Rwanda's ICT minister met her Egyptian counterpart in Cairo to draft a joint framework for responsible, development-focused AI, with concrete pilots in mind.

Rwanda and Egypt officials seated during a bilateral AI cooperation meeting. Credit: RwandaICT / x.com.
RwandaICT / x.com

Rwanda and Egypt are moving toward a joint African framework for artificial intelligence, after ministers from both countries met in Cairo on June 29, 2026.

Rwanda's Minister of ICT and Innovation, Paula Ingabire, met Egypt's Minister of Communications and Information Technology, Amr Talaat, with the two sides discussing responsible, inclusive AI that serves development goals rather than launch-stage hype.

The practical part is the important bit.
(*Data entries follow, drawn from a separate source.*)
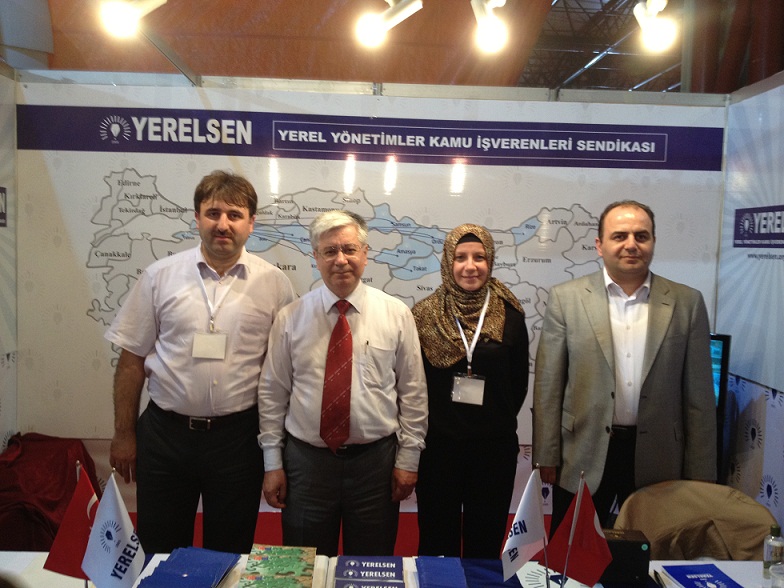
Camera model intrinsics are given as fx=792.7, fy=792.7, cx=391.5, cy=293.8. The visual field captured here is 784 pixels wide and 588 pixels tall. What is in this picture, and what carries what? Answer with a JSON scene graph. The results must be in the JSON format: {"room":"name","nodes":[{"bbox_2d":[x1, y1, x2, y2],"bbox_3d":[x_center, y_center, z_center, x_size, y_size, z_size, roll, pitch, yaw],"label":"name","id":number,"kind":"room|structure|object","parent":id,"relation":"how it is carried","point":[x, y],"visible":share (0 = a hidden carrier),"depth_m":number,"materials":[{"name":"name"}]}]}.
{"room":"event hall","nodes":[
{"label":"event hall","id":0,"kind":"room"},
{"bbox_2d":[0,63,18,456],"bbox_3d":[-1.735,0.207,1.984,0.093,2.332,3.586,1,4,-2],"label":"left wall","id":1,"kind":"structure","parent":0,"point":[2,432],"depth_m":3.59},
{"bbox_2d":[99,0,166,37],"bbox_3d":[-1.004,-1.134,3.092,0.236,0.250,0.221,1,4,-2],"label":"spotlight","id":2,"kind":"object","parent":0,"point":[119,17],"visible":0.98,"depth_m":3.05,"materials":[{"name":"white"}]},
{"bbox_2d":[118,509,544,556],"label":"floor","id":3,"kind":"structure","parent":0,"point":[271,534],"depth_m":3.80,"materials":[{"name":"red carpet"}]},
{"bbox_2d":[0,433,98,551],"bbox_3d":[-1.566,0.971,3.466,0.609,0.660,0.628,1,4,-2],"label":"red chair","id":4,"kind":"object","parent":3,"relation":"on","point":[51,498],"visible":0.61,"depth_m":3.36,"materials":[{"name":"red fabric"}]},
{"bbox_2d":[105,172,297,552],"bbox_3d":[-0.713,0.389,3.005,0.629,1.635,0.589,1,4,-2],"label":"man","id":5,"kind":"object","parent":3,"relation":"on","point":[179,302],"visible":0.96,"depth_m":2.84},
{"bbox_2d":[255,210,428,553],"bbox_3d":[-0.171,0.472,2.872,0.574,1.481,0.552,0,4,-21],"label":"man","id":6,"kind":"object","parent":3,"relation":"on","point":[383,343],"visible":0.97,"depth_m":2.71},
{"bbox_2d":[0,550,779,587],"bbox_3d":[-0.039,1.152,1.845,2.916,0.734,1.012,1,4,-2],"label":"table","id":7,"kind":"object","parent":3,"relation":"on","point":[18,564],"visible":0.4,"depth_m":2.17,"materials":[{"name":"white"}]},
{"bbox_2d":[42,463,101,585],"bbox_3d":[-0.723,0.593,1.861,0.179,0.368,0.095,1,4,-2],"label":"red flag","id":8,"kind":"object","parent":7,"relation":"on","point":[81,503],"visible":0.7,"depth_m":1.84,"materials":[{"name":"red fabric"}]},
{"bbox_2d":[81,471,145,587],"bbox_3d":[-0.628,0.592,1.800,0.149,0.345,0.121,1,4,-2],"label":"white flag","id":9,"kind":"object","parent":7,"relation":"on","point":[125,524],"visible":0.99,"depth_m":1.79,"materials":[{"name":"fabric"}]},
{"bbox_2d":[135,547,240,587],"bbox_3d":[-0.529,0.732,2.040,0.232,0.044,0.341,2,4,9],"label":"blue folder","id":10,"kind":"object","parent":7,"relation":"on","point":[216,572],"visible":0.98,"depth_m":2.05,"materials":[{"name":"blue paper"}]},
{"bbox_2d":[238,544,316,587],"bbox_3d":[-0.299,0.740,2.091,0.205,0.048,0.290,1,4,-2],"label":"stack","id":11,"kind":"object","parent":7,"relation":"on","point":[292,574],"visible":0.97,"depth_m":2.09,"materials":[{"name":"green paper"}]},
{"bbox_2d":[334,556,405,585],"bbox_3d":[-0.060,0.746,2.094,0.196,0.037,0.189,1,4,-2],"label":"brochure stack","id":12,"kind":"object","parent":7,"relation":"on","point":[398,572],"visible":0.96,"depth_m":2.09,"materials":[{"name":"blue paper"}]},
{"bbox_2d":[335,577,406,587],"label":"brochure","id":13,"kind":"object","parent":7,"relation":"on","point":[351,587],"visible":0.98,"depth_m":2.03,"materials":[{"name":"blue paper"}]},
{"bbox_2d":[415,557,467,587],"bbox_3d":[0.131,0.758,2.075,0.146,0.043,0.277,1,4,-2],"label":"blue folder","id":14,"kind":"object","parent":7,"relation":"on","point":[419,567],"visible":0.98,"depth_m":2.10,"materials":[{"name":"blue"}]},
{"bbox_2d":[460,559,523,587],"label":"blue folder","id":15,"kind":"object","parent":7,"relation":"on","point":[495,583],"visible":0.9,"depth_m":2.12,"materials":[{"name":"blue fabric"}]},
{"bbox_2d":[501,467,548,583],"bbox_3d":[0.323,0.600,1.915,0.096,0.329,0.168,5,6,42],"label":"white flag","id":16,"kind":"object","parent":7,"relation":"on","point":[516,536],"visible":0.99,"depth_m":1.91,"materials":[{"name":"white fabric"}]},
{"bbox_2d":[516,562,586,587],"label":"paper","id":17,"kind":"object","parent":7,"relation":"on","point":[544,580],"visible":0.81,"depth_m":2.09,"materials":[{"name":"white paper"}]},
{"bbox_2d":[545,473,610,587],"bbox_3d":[0.450,0.610,1.894,0.172,0.346,0.090,1,4,-2],"label":"red flag","id":18,"kind":"object","parent":7,"relation":"on","point":[591,527],"visible":0.99,"depth_m":1.88,"materials":[{"name":"red fabric"}]},
{"bbox_2d":[598,529,650,583],"bbox_3d":[0.601,0.701,2.126,0.173,0.120,0.089,1,4,-2],"label":"black box","id":19,"kind":"object","parent":7,"relation":"on","point":[630,542],"visible":0.7,"depth_m":2.08,"materials":[{"name":"black"}]},
{"bbox_2d":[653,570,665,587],"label":"pen","id":20,"kind":"object","parent":7,"relation":"on","point":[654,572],"visible":0.99,"depth_m":2.09,"materials":[{"name":"black"}]},
{"bbox_2d":[659,563,742,587],"bbox_3d":[0.835,0.766,2.080,0.175,0.017,0.245,1,4,-2],"label":"brochure","id":21,"kind":"object","parent":7,"relation":"on","point":[680,577],"visible":0.99,"depth_m":2.12,"materials":[{"name":"blue paper"}]},
{"bbox_2d":[762,524,783,585],"bbox_3d":[1.000,0.687,2.074,0.053,0.159,0.052,1,4,-2],"label":"bottle","id":22,"kind":"object","parent":7,"relation":"on","point":[768,559],"visible":0.97,"depth_m":2.06,"materials":[{"name":"clear glass"}]},
{"bbox_2d":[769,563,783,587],"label":"drinking glass","id":23,"kind":"object","parent":7,"relation":"on","point":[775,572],"visible":1,"depth_m":1.94,"materials":[{"name":"clear"}]},
{"bbox_2d":[412,222,531,559],"bbox_3d":[0.302,0.469,3.084,0.484,1.355,0.613,1,4,-2],"label":"woman","id":24,"kind":"object","parent":3,"relation":"on","point":[479,348],"visible":0.88,"depth_m":2.91},
{"bbox_2d":[530,200,717,535],"bbox_3d":[0.878,0.439,3.023,0.601,1.552,0.589,0,4,-19],"label":"man","id":25,"kind":"object","parent":3,"relation":"on","point":[667,354],"visible":0.9,"depth_m":2.86},
{"bbox_2d":[615,481,778,560],"bbox_3d":[0.972,1.039,2.461,0.602,0.784,0.621,1,4,-2],"label":"chair","id":26,"kind":"object","parent":3,"relation":"on","point":[758,532],"visible":0.54,"depth_m":2.53,"materials":[{"name":"fabric"}]},
{"bbox_2d":[8,71,727,524],"bbox_3d":[-0.071,0.137,3.832,3.125,2.365,0.114,1,4,-2],"label":"back wall","id":27,"kind":"structure","parent":0,"point":[262,506],"depth_m":3.77,"materials":[{"name":"white"}]},
{"bbox_2d":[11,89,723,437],"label":"map poster","id":28,"kind":"object","parent":27,"relation":"attached to","point":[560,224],"visible":0.52,"depth_m":3.69,"materials":[{"name":"white paper"}]},
{"bbox_2d":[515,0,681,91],"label":"ceiling","id":29,"kind":"structure","parent":0,"point":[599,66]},
{"bbox_2d":[356,0,423,46],"bbox_3d":[-0.007,-1.149,3.219,0.288,0.271,0.158,1,4,-2],"label":"spotlight","id":30,"kind":"object","parent":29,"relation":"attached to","point":[379,23],"visible":0.97,"depth_m":3.18,"materials":[{"name":"white"}]},
{"bbox_2d":[471,0,510,53],"bbox_3d":[0.399,-1.123,3.173,0.151,0.269,0.304,1,4,-2],"label":"spotlight","id":31,"kind":"object","parent":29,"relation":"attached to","point":[491,37],"visible":0.98,"depth_m":3.16,"materials":[{"name":"white"}]},
{"bbox_2d":[633,0,676,51],"bbox_3d":[1.048,-1.114,3.157,0.163,0.259,0.287,1,4,-2],"label":"spotlight","id":32,"kind":"object","parent":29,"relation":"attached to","point":[653,35],"visible":0.97,"depth_m":3.15,"materials":[{"name":"white"}]},
{"bbox_2d":[716,71,783,532],"bbox_3d":[1.687,0.329,1.899,0.101,2.386,4.225,1,4,-2],"label":"right wall","id":33,"kind":"structure","parent":0,"point":[745,399],"depth_m":3.49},
{"bbox_2d":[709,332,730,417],"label":"monitor","id":34,"kind":"object","parent":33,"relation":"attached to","point":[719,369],"visible":0.22,"depth_m":3.59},
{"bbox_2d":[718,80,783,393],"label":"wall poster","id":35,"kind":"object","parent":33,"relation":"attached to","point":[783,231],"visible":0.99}
]}

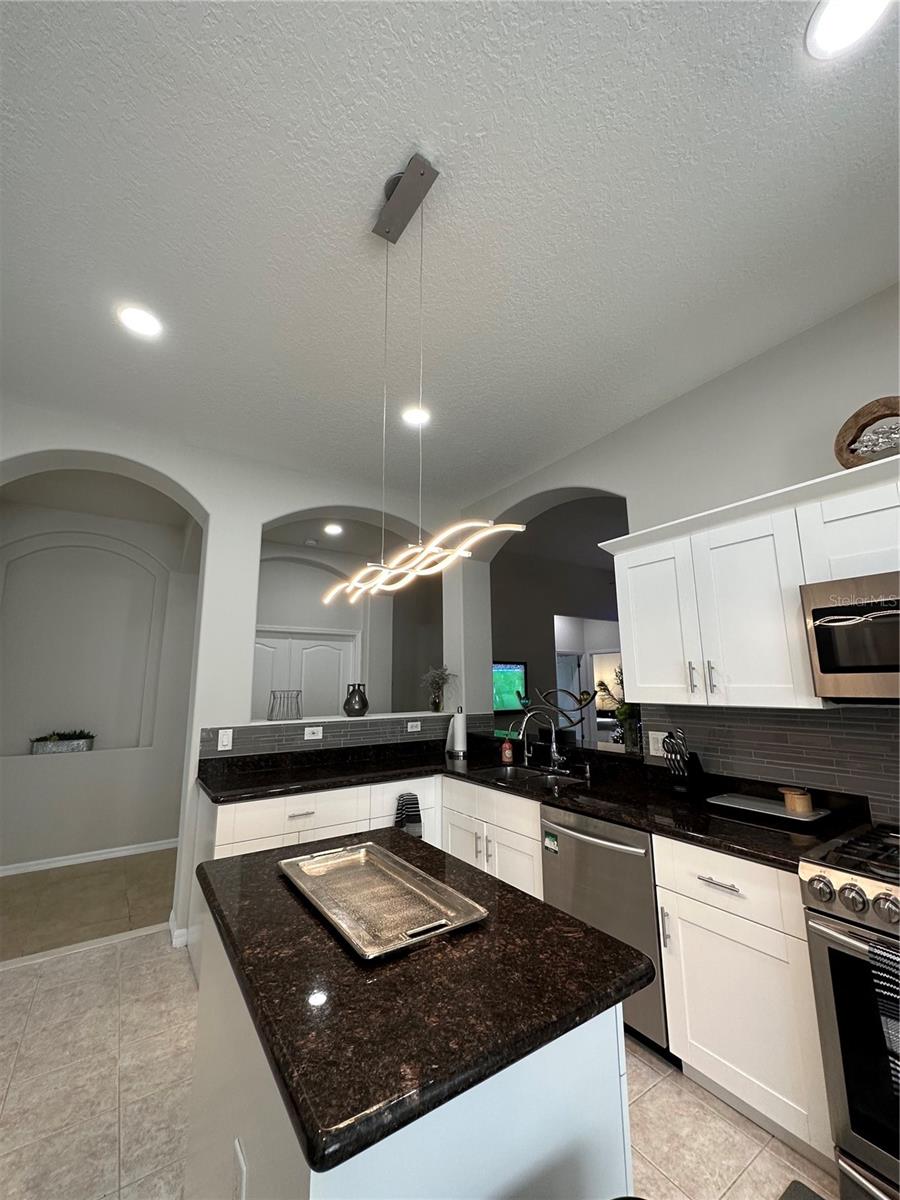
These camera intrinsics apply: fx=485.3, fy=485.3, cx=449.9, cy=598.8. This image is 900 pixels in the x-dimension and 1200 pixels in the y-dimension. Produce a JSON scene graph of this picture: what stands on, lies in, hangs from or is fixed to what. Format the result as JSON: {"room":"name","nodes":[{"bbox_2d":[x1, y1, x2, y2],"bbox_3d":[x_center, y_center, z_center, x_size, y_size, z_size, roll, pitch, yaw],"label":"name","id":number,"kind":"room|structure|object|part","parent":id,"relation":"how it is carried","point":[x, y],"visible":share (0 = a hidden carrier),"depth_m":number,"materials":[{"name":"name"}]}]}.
{"room":"kitchen","nodes":[
{"label":"kitchen","id":0,"kind":"room"},
{"bbox_2d":[0,849,176,959],"bbox_3d":[-2.286,2.346,4.613,7.335,0.061,3.805,6,-12,-34],"label":"hallway floor","id":1,"kind":"structure","parent":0,"point":[102,863],"depth_m":3.35,"materials":[{"name":"beige tile"}]},
{"bbox_2d":[0,490,200,872],"bbox_3d":[-3.412,0.721,4.310,2.616,3.029,0.367,6,-12,-34],"label":"hallway wall","id":2,"kind":"structure","parent":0,"point":[48,772],"depth_m":4.37,"materials":[{"name":"grey paint"}]},
{"bbox_2d":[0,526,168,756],"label":"wall niche","id":3,"kind":"object","parent":2,"relation":"in","point":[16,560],"visible":0.85,"depth_m":4.40,"materials":[{"name":"grey paint"}]},
{"bbox_2d":[29,730,96,754],"bbox_3d":[-3.337,1.228,4.190,0.466,0.183,0.151,6,-12,-34],"label":"planter","id":4,"kind":"object","parent":3,"relation":"on","point":[77,742],"visible":0.99,"depth_m":4.14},
{"bbox_2d":[0,838,178,875],"bbox_3d":[-3.248,2.154,3.956,2.724,0.082,0.015,6,-12,-34],"label":"baseboard","id":5,"kind":"structure","parent":2,"relation":"attached to","point":[110,855],"depth_m":4.07,"materials":[{"name":"white paint"}]},
{"bbox_2d":[0,403,484,954],"bbox_3d":[-1.630,0.511,3.121,4.495,3.030,0.314,6,-12,-34],"label":"back wall","id":6,"kind":"structure","parent":0,"point":[206,497],"depth_m":3.17,"materials":[{"name":"white paint"}]},
{"bbox_2d":[169,914,189,948],"bbox_3d":[-1.585,1.938,2.842,0.114,0.088,0.234,6,-12,-34],"label":"baseboard","id":7,"kind":"structure","parent":6,"relation":"attached to","point":[176,934],"depth_m":2.75,"materials":[{"name":"white paint"}]},
{"bbox_2d":[201,712,471,760],"bbox_3d":[-0.665,0.975,3.546,2.042,0.211,0.009,6,-12,-34],"label":"tile backsplash","id":8,"kind":"structure","parent":6,"relation":"attached to","point":[295,734],"depth_m":3.41,"materials":[{"name":"grey tile"}]},
{"bbox_2d":[217,728,233,750],"bbox_3d":[-1.382,0.862,2.983,0.073,0.117,0.010,6,-12,-34],"label":"light switch","id":9,"kind":"object","parent":8,"relation":"attached to","point":[223,739],"visible":0.99,"depth_m":2.98,"materials":[{"name":"white plastic"}]},
{"bbox_2d":[303,726,322,740],"bbox_3d":[-0.939,0.918,3.326,0.116,0.079,0.009,6,-12,-34],"label":"outlet","id":10,"kind":"object","parent":8,"relation":"attached to","point":[310,737],"visible":0.98,"depth_m":3.32,"materials":[{"name":"white plastic"}]},
{"bbox_2d":[406,720,421,732],"bbox_3d":[-0.284,0.995,3.782,0.123,0.076,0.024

The countries discussed a Memorandum of Understanding and joint AI-powered pilots in areas such as healthcare, agriculture, local-language technologies, and government services. They also discussed coordinating in regional and international forums so African countries have a stronger voice in AI governance.

This matters beyond Rwanda and Egypt. Both countries have been deliberate about national digital planning, and both understand that AI built elsewhere can miss African languages, public-service realities, and data constraints.

The caution is familiar: an MoU is not a product. The value will show only if pilots ship, work, and improve real services. But the instinct is right. African states pooling talent and use cases is stronger than each country trying to build an AI future alone.